I need only the number of lines in this data that contain the string "واقع".

>>>

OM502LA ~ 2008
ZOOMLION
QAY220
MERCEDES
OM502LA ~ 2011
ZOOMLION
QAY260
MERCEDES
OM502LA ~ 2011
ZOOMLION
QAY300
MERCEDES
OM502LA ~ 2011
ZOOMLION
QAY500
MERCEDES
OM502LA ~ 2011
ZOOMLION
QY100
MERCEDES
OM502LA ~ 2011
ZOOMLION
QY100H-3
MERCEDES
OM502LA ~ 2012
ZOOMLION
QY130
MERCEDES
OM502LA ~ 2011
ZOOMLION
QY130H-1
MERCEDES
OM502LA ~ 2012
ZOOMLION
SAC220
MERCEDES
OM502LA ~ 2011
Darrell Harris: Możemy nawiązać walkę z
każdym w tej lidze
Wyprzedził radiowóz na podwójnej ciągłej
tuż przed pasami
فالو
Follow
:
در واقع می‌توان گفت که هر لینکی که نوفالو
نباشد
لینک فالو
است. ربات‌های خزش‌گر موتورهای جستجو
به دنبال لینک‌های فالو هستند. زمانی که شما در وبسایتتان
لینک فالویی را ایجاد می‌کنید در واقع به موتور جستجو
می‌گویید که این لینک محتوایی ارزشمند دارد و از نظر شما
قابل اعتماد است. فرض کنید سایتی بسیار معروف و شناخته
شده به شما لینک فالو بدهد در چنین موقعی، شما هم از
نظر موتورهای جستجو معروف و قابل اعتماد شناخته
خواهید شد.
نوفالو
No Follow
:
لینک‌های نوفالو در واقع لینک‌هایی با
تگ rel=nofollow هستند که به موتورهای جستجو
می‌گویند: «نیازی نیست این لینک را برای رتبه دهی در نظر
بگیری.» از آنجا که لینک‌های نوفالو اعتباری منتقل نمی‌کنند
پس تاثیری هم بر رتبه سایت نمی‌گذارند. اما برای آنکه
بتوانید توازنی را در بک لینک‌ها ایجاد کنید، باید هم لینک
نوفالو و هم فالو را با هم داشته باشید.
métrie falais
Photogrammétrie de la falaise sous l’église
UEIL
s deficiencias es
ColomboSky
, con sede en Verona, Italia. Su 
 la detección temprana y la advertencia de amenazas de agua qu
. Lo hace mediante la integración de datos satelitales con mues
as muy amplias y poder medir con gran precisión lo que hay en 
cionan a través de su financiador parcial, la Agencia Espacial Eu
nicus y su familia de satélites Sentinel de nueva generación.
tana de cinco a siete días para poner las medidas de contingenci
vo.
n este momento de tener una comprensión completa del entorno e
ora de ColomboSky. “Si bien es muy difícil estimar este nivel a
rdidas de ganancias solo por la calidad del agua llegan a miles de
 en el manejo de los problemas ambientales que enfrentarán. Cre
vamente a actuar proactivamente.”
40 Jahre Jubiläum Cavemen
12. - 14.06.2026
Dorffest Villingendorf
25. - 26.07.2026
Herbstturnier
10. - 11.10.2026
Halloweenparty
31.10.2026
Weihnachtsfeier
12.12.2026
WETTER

<<<

» **TASK RESULT**: 3